Unexpectedly, Dogias smiled. Danner smiled back, allowing herself, just for a moment, to feel part of a group. Us. She noticed Lu Wai had relaxed enough to let her fatigue show. Dap might be a good idea, now. She had Vincio bring it in.
It was Dogias who did most of the talking at first: about Marghe’s discovery of the web that was the spider, the kris flies, the storm. Danner did not miss Lu Wai’s tight expression while Dogias talked about the storm, or the way her hand almost reached out for the technician’s. It must have happened again.
She wondered what it was like to love someone like that, and found herself enjoying being near them.
“How was her attitude to Company in general, and to you, as a Mirror, in particular?” she asked the sergeant.
“Reserved,” Lu Wai said slowly, “like she was withholding a decision. I’d say she was fair‑minded.”
Danner waited, but the Mirror did not explain why she thought so. “And how does she feel about the vaccine, the virus?”

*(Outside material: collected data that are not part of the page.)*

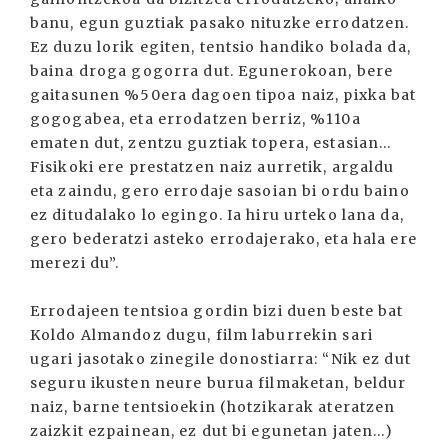
banu, egun guztiak pasako nituzke errodatzen.
Ez duzu lorik egiten, tentsio handiko bolada da,
baina droga gogorra dut. Egunerokoan, bere
gaitasunen %50era dagoen tipoa naiz, pixka bat
gogogabea, eta errodatzen berriz, %110a
ematen dut, zentzu guztiak topera, estasian...
Fisikoki ere prestatzen naiz aurretik, argaldu
eta zaindu, gero errodaje sasoian bi ordu baino
ez ditudalako lo egingo. Ia hiru urteko lana da,
gero bederatzi asteko errodajerako, eta hala ere
merezi du”.
Errodajeen tentsioa gordin bizi duen beste bat
Koldo Almandoz dugu, film laburrekin sari
ugari jasotako zinegile donostiarra: “Nik ez dut
seguru ikusten neure burua filmaketan, beldur
naiz, barne tentsioekin (hotzikarak ateratzen
zaizkit ezpainean, ez dut bi egunetan jaten...)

“She’s scared,” Lu Wai said simply. “I don’t think she’s entirely convinced the vaccine will work.”
“Are any of us?” Dogias asked.
Danner thought about that. Was she convinced? “I think it might work, yes.”
“But do you want it to?” Dogias asked softly.
The question reached right inside Danner, but she was not ready for it, and pretended not to hear.
“Tell me about Holme Valley.”
They described the lodges made of skelter trees, the slow‑moving river, the preparation for the arrival of the women and herds from Singing Pastures. Dogias told her how she and Ude Neuyen had laid the northern relay, and Danner once again wished her job felt more constructive. Most of what she achieved could only be measured in negatives: less sick leave, fewer emergencies due to good planning, no sag in morale. It was hard not to feel jealous of the satisfaction in Dogias’s voice as she talked about solving one practical difficulty after another.